Beloved, that same powerful Word of faith was spoken to you over the waters of your Baptism. Jesus said to you, “Come to Me, and follow Me.” And while you didn’t walk on the water, you died and rose in the water. You were born again from above in the water. You became a child of God in the water. You were clothed with the robe of Jesus’ righteousness in that water. The Word of faith came to your ears as it comes to you here today this morning.

Faith always has an object. You don’t just have faith. You have faith in something. You trust something. Peter didn’t walk on water solely by his faith. He walked on water by faith in the Word of Jesus. It was the Word of Jesus that kept him afloat, and only when he got distracted by the wind and the waves did he start to sink.
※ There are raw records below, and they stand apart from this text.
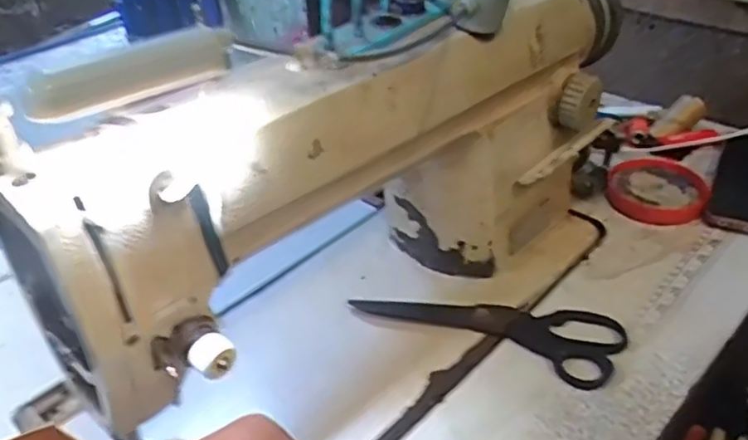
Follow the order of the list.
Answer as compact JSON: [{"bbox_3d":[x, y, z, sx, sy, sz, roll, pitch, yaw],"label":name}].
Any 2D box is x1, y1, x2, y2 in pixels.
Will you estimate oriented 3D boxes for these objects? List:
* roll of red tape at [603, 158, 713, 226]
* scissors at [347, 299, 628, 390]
[{"bbox_3d":[0.260,-0.031,0.607,0.086,0.019,0.092,-2,35,1],"label":"roll of red tape"},{"bbox_3d":[0.083,0.071,0.490,0.188,0.015,0.062,15,39,23],"label":"scissors"}]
Saving faith is faith in Jesus, not that He exists or that He died and rose, that’s a given. Saving faith is faith that what Jesus did for all, He did for you – that His Word is for you - and that by it you stand before God, even though you are still very much 100% sinner, you stand before God justified, righteous for Jesus’ sake.

Let’s face it - most of the time, the Christian faith is not a romp on the surface of the water. In fact, it rarely, if ever is. Peter only did that once. And then only for a brief moment. As sinner-saints, we are filled with doubt, anxiety, fear, anguish. The devil, the world, our flesh knock us around like the wind and the waves that threatened to sink Peter. But there is that moment when Peter is about to go under the water. I want you to freeze frame it in your mind, if you can. He’s standing next to Jesus and he begins to doubt the Word of Jesus and starts to go under. And he cries out to Jesus, “Lord, save me.” In that moment there is both great doubt and great faith. The only one who could save Peter was standing on the water next to him. And Jesus reaches out his hand (Peter didn’t reach out his hand, Jesus did!) and he grabs him and brings him safely to the boat again.

That’s you and me. Doubtful yet believing. “Lord, I believe. Help my unbelief!” And it’s the Lord who grabs us by His Word and won’t let us go. He hauls us back to the safety of the boat, our ark on the flood, and there we are safe to worship Jesus as Lord and Son of God.

The Word of faith is near you. It is in your ears, in your heart, on your lips. God put it there. The Word that says you are righteous and holy before God for Jesus’ sake. Trust it. In the Name of Jesus, Amen.